Ms. Krupski was too young to have known her uncle, but has heard family tales about him, she said. He received three awards during his service with the Marines: the American Defense Service Medal, a medal for his participation in the Asiatic Pacific Campaign and a World War II Victory Medal.

Sgt. Krupski was initially buried on an island in the South Pacific and later his remains were returned to the family to be interred in the family plot in Cutchogue, Ms. Krupski said.

Before joining the Marines, Sgt. Krupski worked on the family farm and did a lot of work on machinery, which helped him develop skills he used during his years in the service. He was one of five children born to Frank Joseph and Tekla Patricia Krupski. His niece believes he was either the youngest or second youngest of the siblings.

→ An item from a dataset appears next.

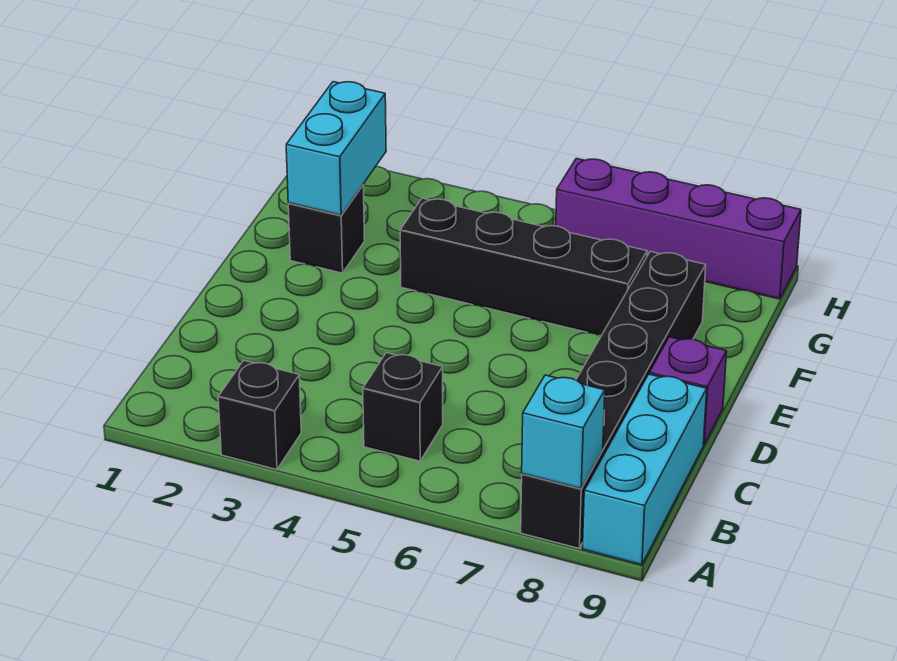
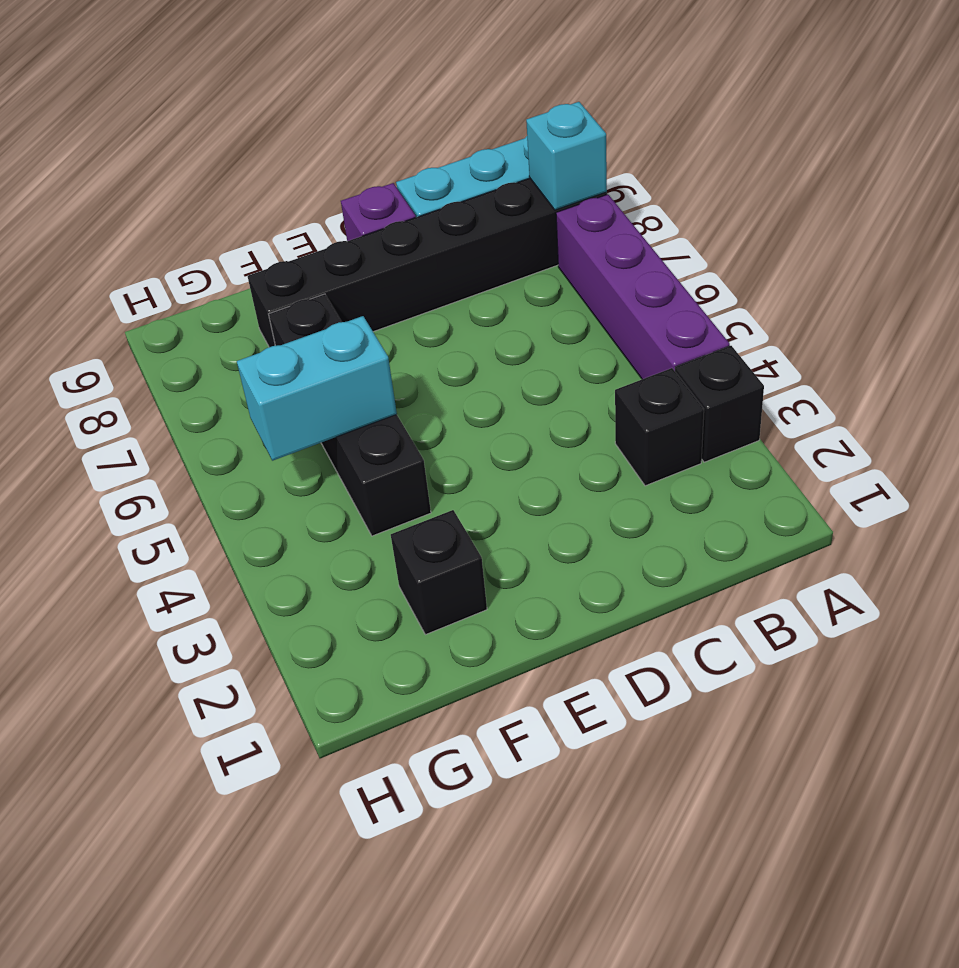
black 1x1 brick [363,353,443,461] -> black 1x1 brick moved to [615,368,704,486]
cyan 1x2 brick [286,82,386,215] -> cyan 1x2 brick moved to [237,316,397,461]
purple 1x4 brick [556,158,801,299] -> purple 1x4 brick moved to [556,194,730,379]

The family of Pvt. Russell Penny learned of his death when they received a Western Union telegram on Dec. 10, 1941.
“The Secretary of War desires me to express his deep regret that your son, Russell M. Penny, was killed in action in defense of his country at Hickham Field, Territory of Hawaii, December Seventh. No remains can be transported to the United States until after termination of hostilities.”

Pvt. Penny, the son of Anna and Clifford Penny, enlisted in the Army Jan. 5, 1940, and was 20 when he died.

In letters home, he wrote that his unit had the reputation of being “the ruggedest crew on the islands.”

“Man, if you aren’t, you don’t last long,” he wrote.

In a letter from June 1941, he wrote, perhaps prophetically, “Things look black around here. I am still having a good time as a private and it don’t look like I’ll ever be anything more than that.”

In an earlier letter, he had written about two men being “shipped back in nut cages, a third attempted suicide and others have tried other methods of forgetting it all, such as getting and staying drunk.”

Pvt. Penny was hoping for a furlough to get home and see his cousin’s daughter, who had been born while he was stationed at Pearl Harbor. Japanese planes with the Rising Sun emblazoned on them ended that dream six months later. Russell Penny was the first Suffolk County man to die during World War II.

Pvt. Penny is buried at New Bethany Cemetery in Mattituck. The Krupski family, who were awaiting the remains of their own son, were in attendance at Pvt. Penny’s funeral, according to his obituary.